Clima de luto e medo nas unidades federais
A Polícia Civil de Cascavel deu início à investigação da morte de Melissa e repassou o caso à Polícia Federal. Há suspeita de que a execução tenha sido encomendada pelo PCC. Uma casa que estava sendo usada pelos criminosos havia 15 dias em Cascavel foi descoberta pela apuração. Três suspeitos foram presos e dois foram mortos (um na troca de tiros com o marido da vítima e outro no confronto com a polícia quando a casa foi descoberta).
– É um momento muito difícil. Tudo leva a crer que foi algo relativo a um ataque ao Sistema Penitenciário Federal. Significa que as penitenciárias têm cumprido seu papel. Se as penitenciárias não estivessem isolando presos, não teria uma ação dessas organizações criminosas. Diria que o sistema penitenciário federal é o último elo do Estado em combate às facções.
Embora os protocolos de segurança sejam cumpridos com rigor por todos os funcionários, o Depen admite que há clima de luto e medo e que é preciso aperfeiçoar os mecanismos do Estado no combate às organizações criminosas.
O perigo do intercâmbio das facções
Para o juiz da Vara de Execuções Criminais (VEC) na Capital, Sidinei Brzuska, acostumado a lidar com integrantes de facções criminosas com atuação exclusiva no Estado, a construção de uma penitenciária federal requer atenção para que não ocorra intercâmbio e conexão entre as facções, expandido o crime organizado.
– Ainda não tenho uma leitura muito clara de onde o Brasil quer chegar, pois o sistema federal não está servindo para derrubar facções – avalia o juiz.
Para o analista criminal e membro do Fórum Brasileiro de Segurança Pública, Guaracy Mingardi, a construção da penitenciária em Eldorado não significa ameaça ao Estado. Como as lideranças criminosas presas serão de outras unidades da federação, o perigo maior está na inclusão de um líder gaúcho dentro do sistema federal.
– Os Estados não sabem o que fazer quando o preso retorna para o sistema prisional estadual.
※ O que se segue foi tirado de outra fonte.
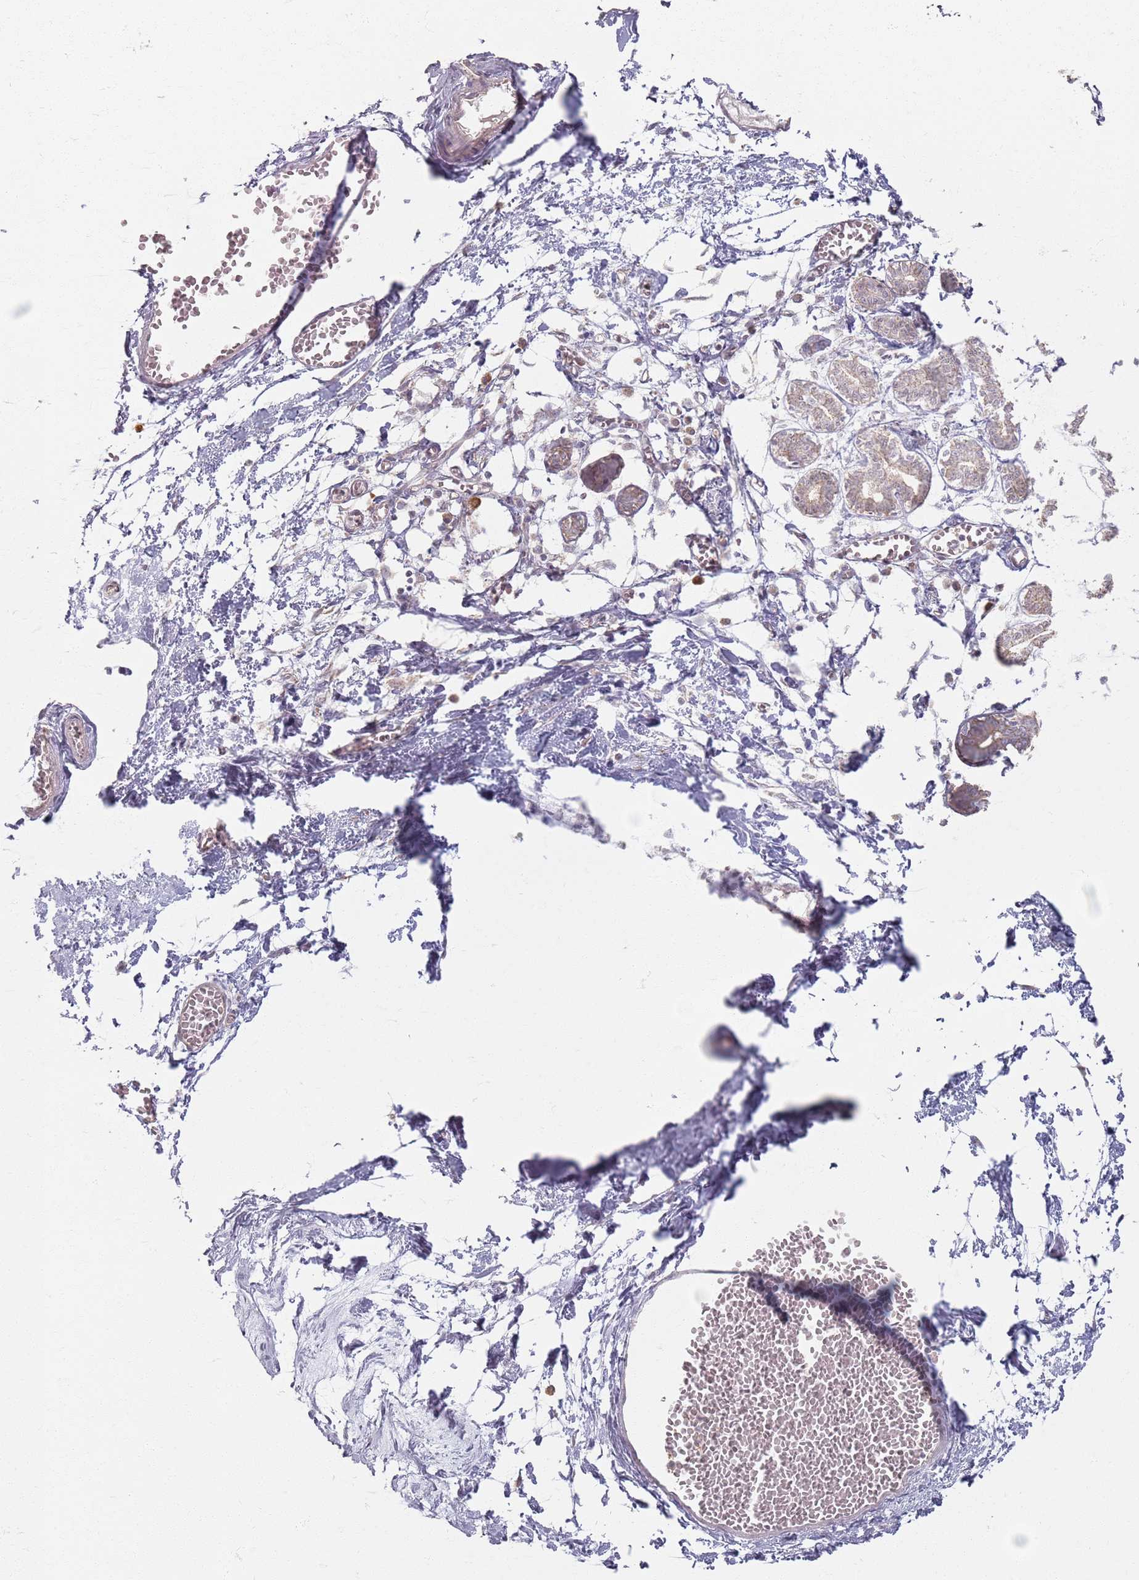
{"staining": {"intensity": "negative", "quantity": "none", "location": "none"}, "tissue": "breast", "cell_type": "Adipocytes", "image_type": "normal", "snomed": [{"axis": "morphology", "description": "Normal tissue, NOS"}, {"axis": "topography", "description": "Breast"}], "caption": "This is an immunohistochemistry (IHC) photomicrograph of unremarkable breast. There is no positivity in adipocytes.", "gene": "KCNA5", "patient": {"sex": "female", "age": 27}}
Na unidade federal, fica por dois anos, depois volta com uma ideologia nova, com prestígio e cai no meio da massa.
Um exemplo é Jackson Rodrigues, o Nego Jackson, líder de uma facção gaúcha preso no Paraguai no início do ano e que está na Penitenciária Federal de Campo Grande. O delegado Arthur Raldi, que participou da captura, afirma que alianças podem ocorrer independentemente da prisão em Eldorado.
– Lá onde estavam, no Paraguai, tinham contato com essas organizações. Não é a penitenciária que vai impedir. Qualquer casa prisional deveria ser comemorada, e a federal tem um nível de segurança muito maior – defende o delegado.